Is there legal recourse to reform prior authorization use?
The original dialogue between physician and patient has become a trialogue, with health insurance companies using cost to determine the appropriate care. As a result, a quadrilogue formed to include attorneys.
“This is a complex area of the law,” Attorney Pepe explained to presentation attendees. “Few practitioners would be aware of how the Employee Retirement Income Security Act (ERISA) laws shield health plans from liability for abuses of this practice, making it next to impossible for a single patient to challenge a decision of a health plan in this area, by requiring all challenges to be brought in federal court.”
Any state legislature considering legal reforms would need to know how ERISA, signed into law by President Gerald Ford on September 2, 1974, was originally written to protect employees from company abuse of pension systems. The law now extends to all employee benefits, including health insurance.

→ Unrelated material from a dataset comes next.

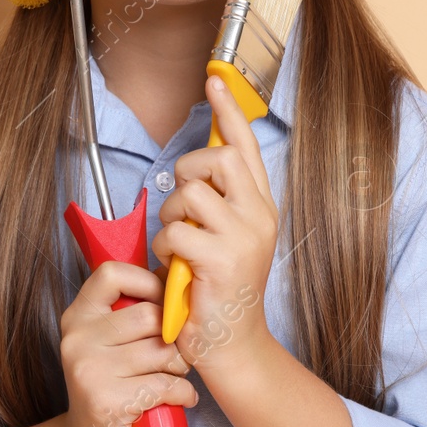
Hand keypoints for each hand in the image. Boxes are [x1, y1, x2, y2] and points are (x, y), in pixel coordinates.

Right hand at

A recently resolved case illustrates the issue perfectly: Dwyer v. United Health Care, decided in September, 2024, involved a young woman dealing with a severe eating disorder. She was admitted into a residential treatment facility where she was monitored almost hourly to ensure she was eating properly, without purging, and attending her counselling sessions. After a week, United decided that she was well enough to be discharged to an intensive outpatient setting, ignoring vehement opposition from the girl’s doctors.
The girl’s father paid for her inpatient care out-of-pocket and filed an ERISA lawsuit against United, which took four years to resolve. A federal court determined that United had failed to meaningfully engage with the girl’s father and her doctors. Further, United gave no credence to the doctors’ recommendations for the girl’s care. The court also cited repeated instances of “similar denial letters issued by United across the country,” with the court’s assessment that important health care decisions were being made by someone other than a qualified physician. The court went so far as to say, “This is the core of meaningful dialogue: if benefits are denied and the claimant provides potential counterevidence from medical opinions, the reviewer must respond to the opinions. This back-and-forth is how civilized people communicate with each other regarding important matters.”
Obviously, the use of prior authorization has a way to go before the AMA is satisfied with its influence on patient care. Attorneys Carroll and Pepe hope their presentation would encourage doctors and their medical associations to work with their patients as a unified team, including experienced attorneys when necessary, to ensure the right treatment is obtained and reimbursed.